Problem statement
The required output is the exact run of lines below that opens at the line with "oferty do dziesięciu" and closes at the line with "Pembekalan PKL untuk".

(Supplied entries begins)

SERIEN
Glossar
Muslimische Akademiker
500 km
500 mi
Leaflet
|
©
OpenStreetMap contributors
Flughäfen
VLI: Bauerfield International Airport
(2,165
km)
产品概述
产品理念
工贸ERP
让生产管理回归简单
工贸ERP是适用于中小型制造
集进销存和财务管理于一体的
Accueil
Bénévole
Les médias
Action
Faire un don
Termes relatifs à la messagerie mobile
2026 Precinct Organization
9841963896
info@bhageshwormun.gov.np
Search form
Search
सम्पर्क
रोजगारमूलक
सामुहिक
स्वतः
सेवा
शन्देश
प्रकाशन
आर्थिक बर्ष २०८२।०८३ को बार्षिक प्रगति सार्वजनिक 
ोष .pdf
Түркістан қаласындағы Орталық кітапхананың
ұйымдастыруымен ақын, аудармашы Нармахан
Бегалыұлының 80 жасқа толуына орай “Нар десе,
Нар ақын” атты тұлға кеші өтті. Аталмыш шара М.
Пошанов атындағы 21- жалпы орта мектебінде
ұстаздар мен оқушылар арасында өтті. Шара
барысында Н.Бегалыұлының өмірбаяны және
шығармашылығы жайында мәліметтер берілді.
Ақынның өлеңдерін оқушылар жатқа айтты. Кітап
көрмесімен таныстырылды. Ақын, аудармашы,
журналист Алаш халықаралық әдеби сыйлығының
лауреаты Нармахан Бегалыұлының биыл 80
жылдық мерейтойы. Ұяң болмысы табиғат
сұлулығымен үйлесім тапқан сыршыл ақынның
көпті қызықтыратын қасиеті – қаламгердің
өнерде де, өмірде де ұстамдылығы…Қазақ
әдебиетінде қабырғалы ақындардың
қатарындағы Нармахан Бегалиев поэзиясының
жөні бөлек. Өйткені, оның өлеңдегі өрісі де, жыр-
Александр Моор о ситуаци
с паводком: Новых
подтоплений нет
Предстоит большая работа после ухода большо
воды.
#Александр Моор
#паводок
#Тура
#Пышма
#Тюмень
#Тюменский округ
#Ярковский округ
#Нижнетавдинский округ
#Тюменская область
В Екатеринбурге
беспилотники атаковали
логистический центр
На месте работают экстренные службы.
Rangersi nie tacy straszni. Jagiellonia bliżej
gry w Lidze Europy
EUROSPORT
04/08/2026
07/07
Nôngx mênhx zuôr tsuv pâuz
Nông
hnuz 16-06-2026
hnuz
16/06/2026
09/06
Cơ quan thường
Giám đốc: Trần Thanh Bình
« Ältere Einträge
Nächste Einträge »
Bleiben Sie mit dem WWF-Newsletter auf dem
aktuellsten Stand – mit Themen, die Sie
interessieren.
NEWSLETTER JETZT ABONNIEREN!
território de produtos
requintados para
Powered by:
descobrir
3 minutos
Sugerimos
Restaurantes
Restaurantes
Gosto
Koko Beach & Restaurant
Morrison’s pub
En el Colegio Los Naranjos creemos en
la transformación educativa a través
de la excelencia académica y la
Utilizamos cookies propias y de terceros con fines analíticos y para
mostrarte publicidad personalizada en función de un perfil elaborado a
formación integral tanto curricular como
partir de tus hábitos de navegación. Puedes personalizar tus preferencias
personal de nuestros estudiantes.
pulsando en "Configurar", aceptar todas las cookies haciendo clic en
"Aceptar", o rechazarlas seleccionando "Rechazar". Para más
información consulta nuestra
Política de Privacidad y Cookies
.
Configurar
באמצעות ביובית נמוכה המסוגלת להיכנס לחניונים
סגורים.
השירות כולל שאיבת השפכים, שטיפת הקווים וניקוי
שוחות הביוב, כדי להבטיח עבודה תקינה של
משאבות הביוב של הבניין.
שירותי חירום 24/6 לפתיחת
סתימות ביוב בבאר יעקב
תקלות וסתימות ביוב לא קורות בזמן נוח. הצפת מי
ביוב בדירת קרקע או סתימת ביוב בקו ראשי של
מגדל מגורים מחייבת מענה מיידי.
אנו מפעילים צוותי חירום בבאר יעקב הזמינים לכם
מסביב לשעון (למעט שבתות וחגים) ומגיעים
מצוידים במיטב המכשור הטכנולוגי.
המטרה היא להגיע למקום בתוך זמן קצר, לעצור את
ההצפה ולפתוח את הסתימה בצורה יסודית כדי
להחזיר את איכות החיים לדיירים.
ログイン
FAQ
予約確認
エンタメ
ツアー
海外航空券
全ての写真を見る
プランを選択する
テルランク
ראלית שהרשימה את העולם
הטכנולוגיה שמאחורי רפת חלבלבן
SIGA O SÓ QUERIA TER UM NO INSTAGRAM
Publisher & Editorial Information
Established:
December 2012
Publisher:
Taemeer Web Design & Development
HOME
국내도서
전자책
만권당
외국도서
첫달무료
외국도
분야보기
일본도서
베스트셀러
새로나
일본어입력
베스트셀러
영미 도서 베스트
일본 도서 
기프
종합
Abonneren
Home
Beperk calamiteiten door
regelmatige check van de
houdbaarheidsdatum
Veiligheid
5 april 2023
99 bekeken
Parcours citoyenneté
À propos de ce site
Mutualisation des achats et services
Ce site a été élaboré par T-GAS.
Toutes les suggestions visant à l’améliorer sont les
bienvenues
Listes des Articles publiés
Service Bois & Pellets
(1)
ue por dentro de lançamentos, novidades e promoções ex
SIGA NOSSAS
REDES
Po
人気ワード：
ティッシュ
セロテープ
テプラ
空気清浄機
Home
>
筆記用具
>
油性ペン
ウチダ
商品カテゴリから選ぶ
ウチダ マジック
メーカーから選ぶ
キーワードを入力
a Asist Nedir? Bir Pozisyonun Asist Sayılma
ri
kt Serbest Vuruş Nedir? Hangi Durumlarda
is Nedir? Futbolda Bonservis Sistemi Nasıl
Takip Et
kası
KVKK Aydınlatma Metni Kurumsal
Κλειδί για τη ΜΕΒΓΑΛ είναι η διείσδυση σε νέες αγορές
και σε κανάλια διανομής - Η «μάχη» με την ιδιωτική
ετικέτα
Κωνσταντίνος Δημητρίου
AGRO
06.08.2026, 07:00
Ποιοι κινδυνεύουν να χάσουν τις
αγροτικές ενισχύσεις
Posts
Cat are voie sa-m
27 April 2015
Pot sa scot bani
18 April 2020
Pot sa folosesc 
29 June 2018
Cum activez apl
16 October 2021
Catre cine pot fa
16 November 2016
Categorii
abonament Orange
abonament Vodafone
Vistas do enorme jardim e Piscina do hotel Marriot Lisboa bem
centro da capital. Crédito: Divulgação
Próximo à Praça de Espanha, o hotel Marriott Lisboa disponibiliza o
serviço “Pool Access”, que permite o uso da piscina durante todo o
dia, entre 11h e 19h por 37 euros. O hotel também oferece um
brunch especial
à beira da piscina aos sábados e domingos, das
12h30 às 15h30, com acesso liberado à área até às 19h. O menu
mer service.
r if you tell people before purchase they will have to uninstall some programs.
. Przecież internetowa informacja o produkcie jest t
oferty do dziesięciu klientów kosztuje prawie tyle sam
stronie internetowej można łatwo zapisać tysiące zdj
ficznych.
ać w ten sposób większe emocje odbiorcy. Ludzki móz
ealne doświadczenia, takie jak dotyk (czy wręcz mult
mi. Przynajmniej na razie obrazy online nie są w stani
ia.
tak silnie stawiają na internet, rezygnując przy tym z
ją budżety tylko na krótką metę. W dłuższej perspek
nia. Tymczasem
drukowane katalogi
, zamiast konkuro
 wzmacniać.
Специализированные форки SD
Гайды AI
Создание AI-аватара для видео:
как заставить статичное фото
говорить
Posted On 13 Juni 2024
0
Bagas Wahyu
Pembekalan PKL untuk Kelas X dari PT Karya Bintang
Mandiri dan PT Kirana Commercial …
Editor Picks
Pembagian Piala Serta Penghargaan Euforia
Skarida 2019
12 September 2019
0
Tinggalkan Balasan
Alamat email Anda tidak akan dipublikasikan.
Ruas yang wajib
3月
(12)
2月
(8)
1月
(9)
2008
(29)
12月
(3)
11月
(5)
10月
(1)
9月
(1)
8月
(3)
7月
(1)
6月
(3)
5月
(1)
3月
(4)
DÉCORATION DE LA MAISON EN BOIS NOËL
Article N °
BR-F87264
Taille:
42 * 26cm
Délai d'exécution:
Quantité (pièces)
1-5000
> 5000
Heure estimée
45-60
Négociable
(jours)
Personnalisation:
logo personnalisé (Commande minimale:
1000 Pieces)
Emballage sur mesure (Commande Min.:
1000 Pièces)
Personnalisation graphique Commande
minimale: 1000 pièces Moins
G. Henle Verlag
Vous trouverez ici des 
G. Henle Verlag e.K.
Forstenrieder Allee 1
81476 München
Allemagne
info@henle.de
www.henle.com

(Supplied entries ends)

Output for this exercise
oferty do dziesięciu klientów kosztuje prawie tyle sam
stronie internetowej można łatwo zapisać tysiące zdj
ficznych.
ać w ten sposób większe emocje odbiorcy. Ludzki móz
ealne doświadczenia, takie jak dotyk (czy wręcz mult
mi. Przynajmniej na razie obrazy online nie są w stani
ia.
tak silnie stawiają na internet, rezygnując przy tym z
ją budżety tylko na krótką metę. W dłuższej perspek
nia. Tymczasem
drukowane katalogi
, zamiast konkuro
 wzmacniać.
Специализированные форки SD
Гайды AI
Создание AI-аватара для видео:
как заставить статичное фото
говорить
Posted On 13 Juni 2024
0
Bagas Wahyu
Pembekalan PKL untuk Kelas X dari PT Karya Bintang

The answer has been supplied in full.